>> START EXTRACT TO READ

Community colleges have an extremely difficult job trying to connect with students, given that so many drive to campus only to attend class and then return home or to work after the class concludes. In these cases, the only time a student interfaces with the college is during the 50 minutes in class. This leaves a very small window of time to "connect." How can colleges use technology to reach out to this increasingly demanding and diverse population?
Students who do not live on campus, work full time, are single parents with young children at home and have numerous responsibilities vying for their time--which describes many community college students--are less likely to become immersed in campus life. Students with these responsibilities are less likely to utilize professors' office hours, engage in campus activities and drive to campus to complete homework assignments in computer labs. In addition, students from culturally and linguistically diverse backgrounds are less likely to have a computer at home.

>> END EXTRACT TO READ
>> START DATA SHOWN

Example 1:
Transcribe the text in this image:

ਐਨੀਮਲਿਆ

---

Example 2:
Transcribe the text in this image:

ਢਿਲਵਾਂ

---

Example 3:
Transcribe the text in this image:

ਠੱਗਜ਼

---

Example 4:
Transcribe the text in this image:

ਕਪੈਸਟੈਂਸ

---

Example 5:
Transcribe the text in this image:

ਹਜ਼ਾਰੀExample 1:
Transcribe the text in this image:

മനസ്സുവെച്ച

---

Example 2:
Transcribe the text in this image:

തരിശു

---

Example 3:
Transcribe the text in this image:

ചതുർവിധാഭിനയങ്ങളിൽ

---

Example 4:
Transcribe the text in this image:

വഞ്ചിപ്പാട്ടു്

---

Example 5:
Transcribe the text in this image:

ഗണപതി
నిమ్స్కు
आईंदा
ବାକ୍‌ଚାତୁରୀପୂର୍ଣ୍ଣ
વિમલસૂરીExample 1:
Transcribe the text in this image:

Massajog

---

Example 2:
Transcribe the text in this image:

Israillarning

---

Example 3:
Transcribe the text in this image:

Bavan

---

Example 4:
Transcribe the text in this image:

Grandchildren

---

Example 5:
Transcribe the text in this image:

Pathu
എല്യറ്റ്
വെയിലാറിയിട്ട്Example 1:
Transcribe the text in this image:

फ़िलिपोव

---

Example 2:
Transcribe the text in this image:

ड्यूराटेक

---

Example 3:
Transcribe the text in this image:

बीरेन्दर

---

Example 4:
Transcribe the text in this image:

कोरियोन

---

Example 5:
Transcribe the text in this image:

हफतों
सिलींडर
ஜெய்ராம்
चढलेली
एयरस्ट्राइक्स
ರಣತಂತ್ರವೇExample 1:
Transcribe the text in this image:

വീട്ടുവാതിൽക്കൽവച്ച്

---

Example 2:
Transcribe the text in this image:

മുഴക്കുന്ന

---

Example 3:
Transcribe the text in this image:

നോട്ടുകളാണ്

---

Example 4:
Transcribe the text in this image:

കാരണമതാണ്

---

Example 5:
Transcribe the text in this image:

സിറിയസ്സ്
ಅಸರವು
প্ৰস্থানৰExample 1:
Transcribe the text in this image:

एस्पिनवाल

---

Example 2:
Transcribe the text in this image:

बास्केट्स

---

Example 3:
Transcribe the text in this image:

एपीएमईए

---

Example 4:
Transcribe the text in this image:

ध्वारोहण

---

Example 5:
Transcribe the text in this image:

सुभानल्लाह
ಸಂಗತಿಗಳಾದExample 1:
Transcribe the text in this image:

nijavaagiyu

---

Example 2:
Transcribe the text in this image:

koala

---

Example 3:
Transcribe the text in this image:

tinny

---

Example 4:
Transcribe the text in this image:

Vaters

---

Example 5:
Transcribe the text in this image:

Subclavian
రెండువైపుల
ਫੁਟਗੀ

>> END DATA SHOWN

WRITTEN TASKS ->
**1.** Answer these about the passage on community college students:
(a) How many minutes of class time does the passage give as the only time many students interface with the college?
(b) Which students does the passage say are less likely to have a computer at home?
(c) What three things are students with many responsibilities less likely to do?
**2.** What comes next in the passage on community college students? Continue it from its last sentence.

ANSWERS TO THE PROBLEMS ->
**1.**
(a) 50 minutes.
(b) Students from culturally and linguistically diverse backgrounds.
(c) Utilize professors' office hours, engage in campus activities, and drive to campus to complete homework assignments in computer labs.

**2.**
Only 35 percent of community college students own a computer, compared to 81 percent of students at private four-year institutions and 59 percent of students at public four-year institutions, according to a 2006 article in the EDUCAUSE Review. The percentage of Black and Hispanic students who have home Internet access is also reason for concern; only 37 percent of Black households and 40 percent of Hispanic households have Internet access, considerably lower than 61 percent of Whites, according to the U.S. Department of Commerce's "A Nation Online: How Americans are Expanding Their Use of the Internet." While the gap remains, many colleges have developed strategies for using technology to help students become more effectively engaged with their institutions.
Fixing the Link: Strategies That Work
In order for students to feel more connected to the college campus and become more technology adept--not only required for the classroom, but also in the workplace--community colleges can integrate information technology strategically into students' college experiences. Assessing what contributes to this goal is an important component.
Here are two examples of how community colleges can fix the weak technological connectivity links that may impede student success.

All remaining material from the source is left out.